What's wrong with XOR encryption?
The problem with XOR encryption is that for long runs of the same characters, it is very easy to see the password. Such long runs are most commonly spaces in text files. Say your password is 8 chars, and the text file has 16 spaces in some line (for example, in the middle of ASCII-graphics table). If you just XOR that with your password, you'll see that output will have repeating sequences of characters. The attacker would just look for any such, try to guess the character in the original file (space would be the first candidate to try), and derive the length of the password from length of repeating groups.
Binary files can be even worse as they often contain repeating sequences of 0x00
bytes. Obviously, XORing with those is no-op, so your password will be visible in plain text in the output! An example of a very common binary format that has long sequences of nulls is .doc
.
I concur with Pavel Minaev's explanation of XOR's weaknesses. For those who are interested, here's a basic overview of the standard algorithm used to break the trivial XOR encryption in a few minutes:
Determine how long the key is. This is done by XORing the encrypted data with itself shifted various numbers of places, and examining how many bytes are the same.
If the bytes that are equal are greater than a certain percentage (6% according to Bruce Schneier's Applied Cryptography second edition), then you have shifted the data by a multiple of the keylength. By finding the smallest amount of shifting that results in a large amount of equal bytes, you find the keylength.
Shift the cipher text by the keylength, and XOR against itself. This removes the key and leaves you with the plaintext XORed with the plaintext shifted the length of the key. There should be enough plaintext to determine the message content.

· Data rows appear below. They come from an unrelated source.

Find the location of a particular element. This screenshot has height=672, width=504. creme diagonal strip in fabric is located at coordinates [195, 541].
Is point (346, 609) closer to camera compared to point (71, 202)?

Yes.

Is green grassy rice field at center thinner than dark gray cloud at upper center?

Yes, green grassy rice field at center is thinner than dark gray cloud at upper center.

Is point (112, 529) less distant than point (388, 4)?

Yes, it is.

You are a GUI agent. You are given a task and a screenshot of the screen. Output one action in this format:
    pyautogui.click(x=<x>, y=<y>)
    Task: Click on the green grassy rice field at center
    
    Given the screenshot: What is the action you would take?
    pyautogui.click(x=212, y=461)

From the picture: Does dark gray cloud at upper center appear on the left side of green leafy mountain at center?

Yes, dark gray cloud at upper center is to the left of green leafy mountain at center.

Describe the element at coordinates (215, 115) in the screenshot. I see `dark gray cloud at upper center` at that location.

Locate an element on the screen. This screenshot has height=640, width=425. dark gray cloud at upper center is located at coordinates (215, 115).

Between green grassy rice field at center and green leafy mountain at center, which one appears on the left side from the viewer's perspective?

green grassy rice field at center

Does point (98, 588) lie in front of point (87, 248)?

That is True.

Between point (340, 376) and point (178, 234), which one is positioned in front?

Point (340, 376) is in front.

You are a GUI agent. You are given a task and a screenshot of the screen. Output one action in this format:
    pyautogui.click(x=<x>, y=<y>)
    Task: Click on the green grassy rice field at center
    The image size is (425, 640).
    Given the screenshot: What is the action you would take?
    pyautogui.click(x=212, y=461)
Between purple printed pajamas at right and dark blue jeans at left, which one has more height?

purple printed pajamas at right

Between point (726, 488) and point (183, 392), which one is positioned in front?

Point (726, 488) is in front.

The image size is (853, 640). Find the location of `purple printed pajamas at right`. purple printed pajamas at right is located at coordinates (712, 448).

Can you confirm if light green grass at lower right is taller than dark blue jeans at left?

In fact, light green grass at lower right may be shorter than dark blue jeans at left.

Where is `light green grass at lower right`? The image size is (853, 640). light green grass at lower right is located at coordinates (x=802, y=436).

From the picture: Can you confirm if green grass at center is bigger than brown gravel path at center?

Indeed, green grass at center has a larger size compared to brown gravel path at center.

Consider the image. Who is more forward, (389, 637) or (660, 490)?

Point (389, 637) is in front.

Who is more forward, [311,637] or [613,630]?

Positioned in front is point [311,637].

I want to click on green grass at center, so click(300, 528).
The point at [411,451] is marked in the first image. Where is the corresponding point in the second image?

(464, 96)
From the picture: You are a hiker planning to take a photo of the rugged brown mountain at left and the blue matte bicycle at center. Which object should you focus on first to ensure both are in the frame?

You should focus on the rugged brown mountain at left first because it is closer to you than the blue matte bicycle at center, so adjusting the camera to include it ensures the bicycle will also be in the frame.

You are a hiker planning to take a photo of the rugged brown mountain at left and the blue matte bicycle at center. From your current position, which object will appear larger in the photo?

Read more at Encryption Matters, Part 1
XOR encryption can be reasonably* strong if the following conditions are met:
- The plain text and the password are about the same length.
- The password is not reused for encrypting more than one message.
- The password cannot be guessed, IE by dictionary or other mathematical means. In practice this means the bits are randomized.
*Reasonably strong meaning it cannot be broken by trivial, mathematical means, as in GeneQ's post. It is still no stronger than your password.